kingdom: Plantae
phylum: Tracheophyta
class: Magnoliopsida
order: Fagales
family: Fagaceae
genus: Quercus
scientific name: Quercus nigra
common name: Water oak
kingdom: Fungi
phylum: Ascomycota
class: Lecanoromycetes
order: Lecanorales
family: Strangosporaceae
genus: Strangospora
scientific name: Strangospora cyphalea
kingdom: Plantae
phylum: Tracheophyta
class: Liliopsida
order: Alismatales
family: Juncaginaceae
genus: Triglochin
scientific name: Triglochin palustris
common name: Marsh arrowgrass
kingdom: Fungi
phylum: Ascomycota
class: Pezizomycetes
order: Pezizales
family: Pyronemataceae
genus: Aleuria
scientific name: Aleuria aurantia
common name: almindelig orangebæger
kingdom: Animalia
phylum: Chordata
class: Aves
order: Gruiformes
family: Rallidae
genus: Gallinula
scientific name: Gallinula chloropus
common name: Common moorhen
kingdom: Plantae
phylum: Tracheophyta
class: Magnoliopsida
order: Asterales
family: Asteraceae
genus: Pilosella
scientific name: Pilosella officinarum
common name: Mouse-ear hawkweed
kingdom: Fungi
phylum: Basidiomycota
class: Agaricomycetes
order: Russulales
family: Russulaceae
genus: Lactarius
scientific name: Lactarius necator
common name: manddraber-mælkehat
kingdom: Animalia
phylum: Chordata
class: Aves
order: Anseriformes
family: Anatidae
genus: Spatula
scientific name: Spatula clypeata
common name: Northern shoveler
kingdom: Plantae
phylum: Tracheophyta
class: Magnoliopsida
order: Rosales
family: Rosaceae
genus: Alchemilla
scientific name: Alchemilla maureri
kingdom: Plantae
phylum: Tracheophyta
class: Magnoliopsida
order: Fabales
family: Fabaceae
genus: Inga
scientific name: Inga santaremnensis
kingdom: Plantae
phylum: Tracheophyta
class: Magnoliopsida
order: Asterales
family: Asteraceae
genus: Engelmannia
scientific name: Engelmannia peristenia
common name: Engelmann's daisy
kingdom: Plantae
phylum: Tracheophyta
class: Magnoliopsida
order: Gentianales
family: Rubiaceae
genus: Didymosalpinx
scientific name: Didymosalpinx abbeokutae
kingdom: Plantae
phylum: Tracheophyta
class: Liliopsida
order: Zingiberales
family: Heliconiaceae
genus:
------------
EXERCISE PROMPT —
Rewrite the lines for all the items above, replacing "common name" with "vernacular name" everywhere and leaving everything else unchanged.

CORRECT RESPONSE —
kingdom: Plantae
phylum: Tracheophyta
class: Magnoliopsida
order: Fagales
family: Fagaceae
genus: Quercus
scientific name: Quercus nigra
vernacular name: Water oak
kingdom: Fungi
phylum: Ascomycota
class: Lecanoromycetes
order: Lecanorales
family: Strangosporaceae
genus: Strangospora
scientific name: Strangospora cyphalea
kingdom: Plantae
phylum: Tracheophyta
class: Liliopsida
order: Alismatales
family: Juncaginaceae
genus: Triglochin
scientific name: Triglochin palustris
vernacular name: Marsh arrowgrass
kingdom: Fungi
phylum: Ascomycota
class: Pezizomycetes
order: Pezizales
family: Pyronemataceae
genus: Aleuria
scientific name: Aleuria aurantia
vernacular name: almindelig orangebæger
kingdom: Animalia
phylum: Chordata
class: Aves
order: Gruiformes
family: Rallidae
genus: Gallinula
scientific name: Gallinula chloropus
vernacular name: Common moorhen
kingdom: Plantae
phylum: Tracheophyta
class: Magnoliopsida
order: Asterales
family: Asteraceae
genus: Pilosella
scientific name: Pilosella officinarum
vernacular name: Mouse-ear hawkweed
kingdom: Fungi
phylum: Basidiomycota
class: Agaricomycetes
order: Russulales
family: Russulaceae
genus: Lactarius
scientific name: Lactarius necator
vernacular name: manddraber-mælkehat
kingdom: Animalia
phylum: Chordata
class: Aves
order: Anseriformes
family: Anatidae
genus: Spatula
scientific name: Spatula clypeata
vernacular name: Northern shoveler
kingdom: Plantae
phylum: Tracheophyta
class: Magnoliopsida
order: Rosales
family: Rosaceae
genus: Alchemilla
scientific name: Alchemilla maureri
kingdom: Plantae
phylum: Tracheophyta
class: Magnoliopsida
order: Fabales
family: Fabaceae
genus: Inga
scientific name: Inga santaremnensis
kingdom: Plantae
phylum: Tracheophyta
class: Magnoliopsida
order: Asterales
family: Asteraceae
genus: Engelmannia
scientific name: Engelmannia peristenia
vernacular name: Engelmann's daisy
kingdom: Plantae
phylum: Tracheophyta
class: Magnoliopsida
order: Gentianales
family: Rubiaceae
genus: Didymosalpinx
scientific name: Didymosalpinx abbeokutae
kingdom: Plantae
phylum: Tracheophyta
class: Liliopsida
order: Zingiberales
family: Heliconiaceae
genus:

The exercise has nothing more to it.